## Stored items
───

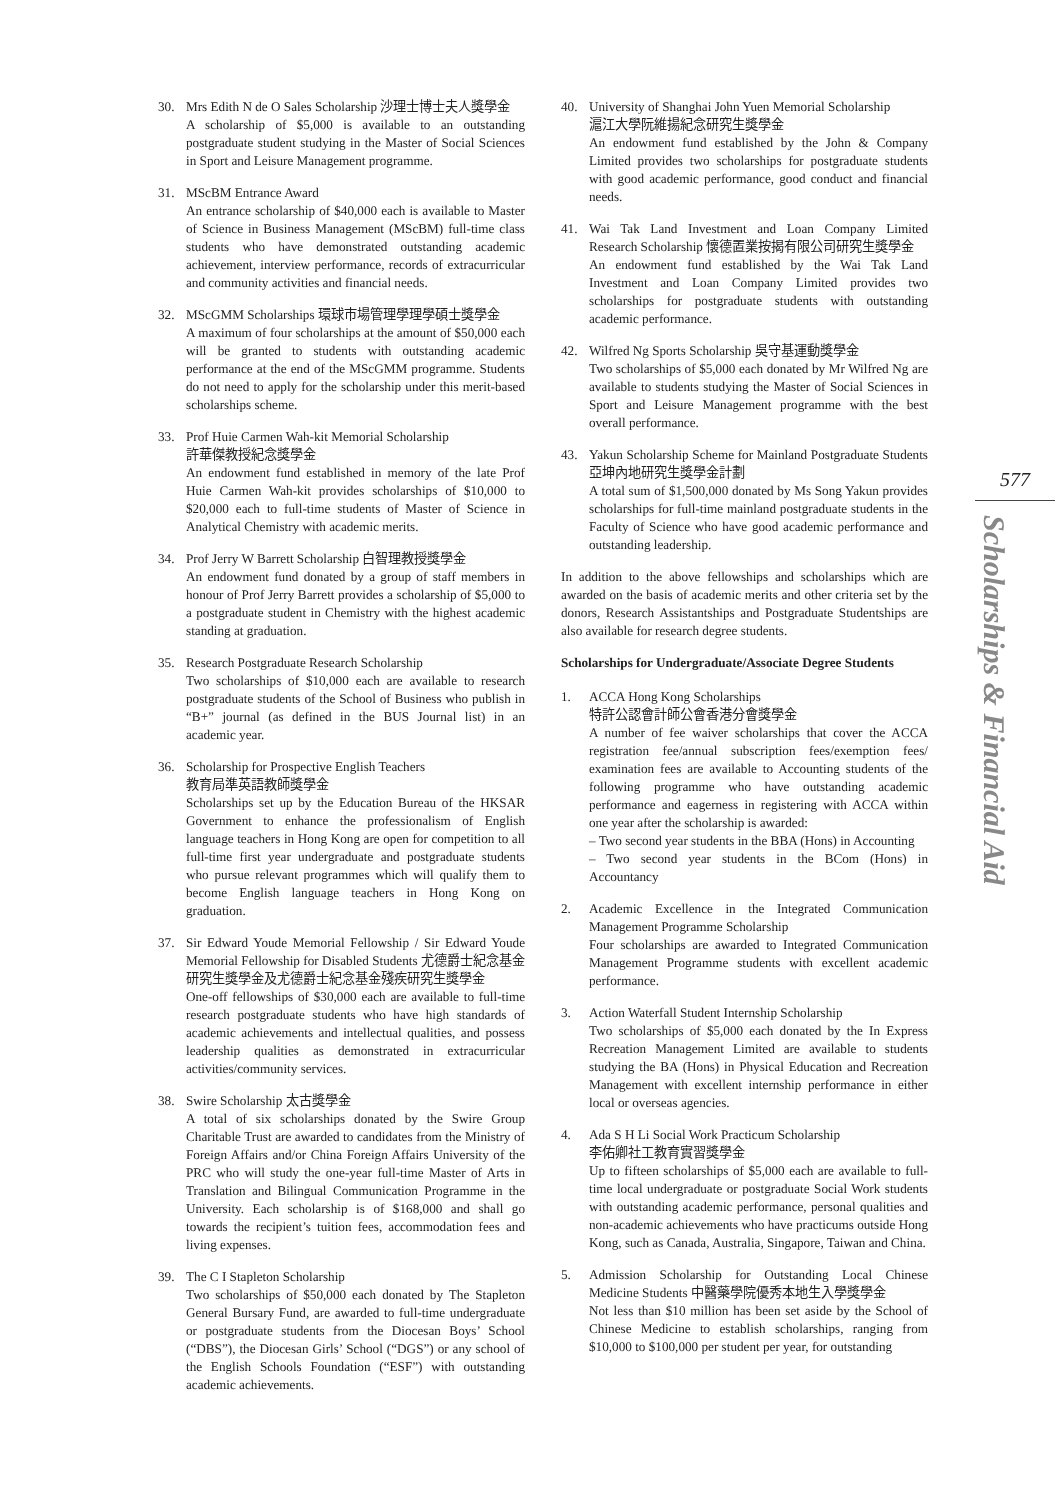30. Mrs Edith N de O Sales Scholarship 沙理士博士夫人獎學金
A scholarship of $5,000 is available to an outstanding postgraduate student studying in the Master of Social Sciences in Sport and Leisure Management programme.
31. MScBM Entrance Award
An entrance scholarship of $40,000 each is available to Master of Science in Business Management (MScBM) full-time class students who have demonstrated outstanding academic achievement, interview performance, records of extracurricular and community activities and financial needs.
32. MScGMM Scholarships 環球市場管理學理學碩士獎學金
A maximum of four scholarships at the amount of $50,000 each will be granted to students with outstanding academic performance at the end of the MScGMM programme. Students do not need to apply for the scholarship under this merit-based scholarships scheme.
33. Prof Huie Carmen Wah-kit Memorial Scholarship
許華傑教授紀念獎學金
An endowment fund established in memory of the late Prof Huie Carmen Wah-kit provides scholarships of $10,000 to $20,000 each to full-time students of Master of Science in Analytical Chemistry with academic merits.
34. Prof Jerry W Barrett Scholarship 白智理教授獎學金
An endowment fund donated by a group of staff members in honour of Prof Jerry Barrett provides a scholarship of $5,000 to a postgraduate student in Chemistry with the highest academic standing at graduation.
35. Research Postgraduate Research Scholarship
Two scholarships of $10,000 each are available to research postgraduate students of the School of Business who publish in “B+” journal (as defined in the BUS Journal list) in an academic year.
36. Scholarship for Prospective English Teachers
教育局準英語教師獎學金
Scholarships set up by the Education Bureau of the HKSAR Government to enhance the professionalism of English language teachers in Hong Kong are open for competition to all full-time first year undergraduate and postgraduate students who pursue relevant programmes which will qualify them to become English language teachers in Hong Kong on graduation.
37. Sir Edward Youde Memorial Fellowship / Sir Edward Youde Memorial Fellowship for Disabled Students 尤德爵士紀念基金研究生獎學金及尤德爵士紀念基金殘疾研究生獎學金
One-off fellowships of $30,000 each are available to full-time research postgraduate students who have high standards of academic achievements and intellectual qualities, and possess leadership qualities as demonstrated in extracurricular activities/community services.
38. Swire Scholarship 太古獎學金
A total of six scholarships donated by the Swire Group Charitable Trust are awarded to candidates from the Ministry of Foreign Affairs and/or China Foreign Affairs University of the PRC who will study the one-year full-time Master of Arts in Translation and Bilingual Communication Programme in the University. Each scholarship is of $168,000 and shall go towards the recipient’s tuition fees, accommodation fees and living expenses.
39. The C I Stapleton Scholarship
Two scholarships of $50,000 each donated by The Stapleton General Bursary Fund, are awarded to full-time undergraduate or postgraduate students from the Diocesan Boys’ School (“DBS”), the Diocesan Girls’ School (“DGS”) or any school of the English Schools Foundation (“ESF”) with outstanding academic achievements.
40. University of Shanghai John Yuen Memorial Scholarship
滬江大學阮維揚紀念研究生獎學金
An endowment fund established by the John & Company Limited provides two scholarships for postgraduate students with good academic performance, good conduct and financial needs.
41. Wai Tak Land Investment and Loan Company Limited Research Scholarship 懷德置業按揭有限公司研究生獎學金
An endowment fund established by the Wai Tak Land Investment and Loan Company Limited provides two scholarships for postgraduate students with outstanding academic performance.
42. Wilfred Ng Sports Scholarship 吳守基運動獎學金
Two scholarships of $5,000 each donated by Mr Wilfred Ng are available to students studying the Master of Social Sciences in Sport and Leisure Management programme with the best overall performance.
43. Yakun Scholarship Scheme for Mainland Postgraduate Students 亞坤內地研究生獎學金計劃
A total sum of $1,500,000 donated by Ms Song Yakun provides scholarships for full-time mainland postgraduate students in the Faculty of Science who have good academic performance and outstanding leadership.
In addition to the above fellowships and scholarships which are awarded on the basis of academic merits and other criteria set by the donors, Research Assistantships and Postgraduate Studentships are also available for research degree students.
Scholarships for Undergraduate/Associate Degree Students
1. ACCA Hong Kong Scholarships
特許公認會計師公會香港分會獎學金
A number of fee waiver scholarships that cover the ACCA registration fee/annual subscription fees/exemption fees/ examination fees are available to Accounting students of the following programme who have outstanding academic performance and eagerness in registering with ACCA within one year after the scholarship is awarded:
– Two second year students in the BBA (Hons) in Accounting
– Two second year students in the BCom (Hons) in Accountancy
2. Academic Excellence in the Integrated Communication Management Programme Scholarship
Four scholarships are awarded to Integrated Communication Management Programme students with excellent academic performance.
3. Action Waterfall Student Internship Scholarship
Two scholarships of $5,000 each donated by the In Express Recreation Management Limited are available to students studying the BA (Hons) in Physical Education and Recreation Management with excellent internship performance in either local or overseas agencies.
4. Ada S H Li Social Work Practicum Scholarship
李佑卿社工教育實習獎學金
Up to fifteen scholarships of $5,000 each are available to full-time local undergraduate or postgraduate Social Work students with outstanding academic performance, personal qualities and non-academic achievements who have practicums outside Hong Kong, such as Canada, Australia, Singapore, Taiwan and China.
5. Admission Scholarship for Outstanding Local Chinese Medicine Students 中醫藥學院優秀本地生入學獎學金
Not less than $10 million has been set aside by the School of Chinese Medicine to establish scholarships, ranging from $10,000 to $100,000 per student per year, for outstanding
577
Scholarships & Financial Aid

───

## Problem
Give the entries again word for word, but skip the pictures.

## Task output
30. Mrs Edith N de O Sales Scholarship 沙理士博士夫人獎學金
A scholarship of $5,000 is available to an outstanding postgraduate student studying in the Master of Social Sciences in Sport and Leisure Management programme.
31. MScBM Entrance Award
An entrance scholarship of $40,000 each is available to Master of Science in Business Management (MScBM) full-time class students who have demonstrated outstanding academic achievement, interview performance, records of extracurricular and community activities and financial needs.
32. MScGMM Scholarships 環球市場管理學理學碩士獎學金
A maximum of four scholarships at the amount of $50,000 each will be granted to students with outstanding academic performance at the end of the MScGMM programme. Students do not need to apply for the scholarship under this merit-based scholarships scheme.
33. Prof Huie Carmen Wah-kit Memorial Scholarship
許華傑教授紀念獎學金
An endowment fund established in memory of the late Prof Huie Carmen Wah-kit provides scholarships of $10,000 to $20,000 each to full-time students of Master of Science in Analytical Chemistry with academic merits.
34. Prof Jerry W Barrett Scholarship 白智理教授獎學金
An endowment fund donated by a group of staff members in honour of Prof Jerry Barrett provides a scholarship of $5,000 to a postgraduate student in Chemistry with the highest academic standing at graduation.
35. Research Postgraduate Research Scholarship
Two scholarships of $10,000 each are available to research postgraduate students of the School of Business who publish in “B+” journal (as defined in the BUS Journal list) in an academic year.
36. Scholarship for Prospective English Teachers
教育局準英語教師獎學金
Scholarships set up by the Education Bureau of the HKSAR Government to enhance the professionalism of English language teachers in Hong Kong are open for competition to all full-time first year undergraduate and postgraduate students who pursue relevant programmes which will qualify them to become English language teachers in Hong Kong on graduation.
37. Sir Edward Youde Memorial Fellowship / Sir Edward Youde Memorial Fellowship for Disabled Students 尤德爵士紀念基金研究生獎學金及尤德爵士紀念基金殘疾研究生獎學金
One-off fellowships of $30,000 each are available to full-time research postgraduate students who have high standards of academic achievements and intellectual qualities, and possess leadership qualities as demonstrated in extracurricular activities/community services.
38. Swire Scholarship 太古獎學金
A total of six scholarships donated by the Swire Group Charitable Trust are awarded to candidates from the Ministry of Foreign Affairs and/or China Foreign Affairs University of the PRC who will study the one-year full-time Master of Arts in Translation and Bilingual Communication Programme in the University. Each scholarship is of $168,000 and shall go towards the recipient’s tuition fees, accommodation fees and living expenses.
39. The C I Stapleton Scholarship
Two scholarships of $50,000 each donated by The Stapleton General Bursary Fund, are awarded to full-time undergraduate or postgraduate students from the Diocesan Boys’ School (“DBS”), the Diocesan Girls’ School (“DGS”) or any school of the English Schools Foundation (“ESF”) with outstanding academic achievements.
40. University of Shanghai John Yuen Memorial Scholarship
滬江大學阮維揚紀念研究生獎學金
An endowment fund established by the John & Company Limited provides two scholarships for postgraduate students with good academic performance, good conduct and financial needs.
41. Wai Tak Land Investment and Loan Company Limited Research Scholarship 懷德置業按揭有限公司研究生獎學金
An endowment fund established by the Wai Tak Land Investment and Loan Company Limited provides two scholarships for postgraduate students with outstanding academic performance.
42. Wilfred Ng Sports Scholarship 吳守基運動獎學金
Two scholarships of $5,000 each donated by Mr Wilfred Ng are available to students studying the Master of Social Sciences in Sport and Leisure Management programme with the best overall performance.
43. Yakun Scholarship Scheme for Mainland Postgraduate Students 亞坤內地研究生獎學金計劃
A total sum of $1,500,000 donated by Ms Song Yakun provides scholarships for full-time mainland postgraduate students in the Faculty of Science who have good academic performance and outstanding leadership.
In addition to the above fellowships and scholarships which are awarded on the basis of academic merits and other criteria set by the donors, Research Assistantships and Postgraduate Studentships are also available for research degree students.
Scholarships for Undergraduate/Associate Degree Students
1. ACCA Hong Kong Scholarships
特許公認會計師公會香港分會獎學金
A number of fee waiver scholarships that cover the ACCA registration fee/annual subscription fees/exemption fees/ examination fees are available to Accounting students of the following programme who have outstanding academic performance and eagerness in registering with ACCA within one year after the scholarship is awarded:
– Two second year students in the BBA (Hons) in Accounting
– Two second year students in the BCom (Hons) in Accountancy
2. Academic Excellence in the Integrated Communication Management Programme Scholarship
Four scholarships are awarded to Integrated Communication Management Programme students with excellent academic performance.
3. Action Waterfall Student Internship Scholarship
Two scholarships of $5,000 each donated by the In Express Recreation Management Limited are available to students studying the BA (Hons) in Physical Education and Recreation Management with excellent internship performance in either local or overseas agencies.
4. Ada S H Li Social Work Practicum Scholarship
李佑卿社工教育實習獎學金
Up to fifteen scholarships of $5,000 each are available to full-time local undergraduate or postgraduate Social Work students with outstanding academic performance, personal qualities and non-academic achievements who have practicums outside Hong Kong, such as Canada, Australia, Singapore, Taiwan and China.
5. Admission Scholarship for Outstanding Local Chinese Medicine Students 中醫藥學院優秀本地生入學獎學金
Not less than $10 million has been set aside by the School of Chinese Medicine to establish scholarships, ranging from $10,000 to $100,000 per student per year, for outstanding
577
Scholarships & Financial Aid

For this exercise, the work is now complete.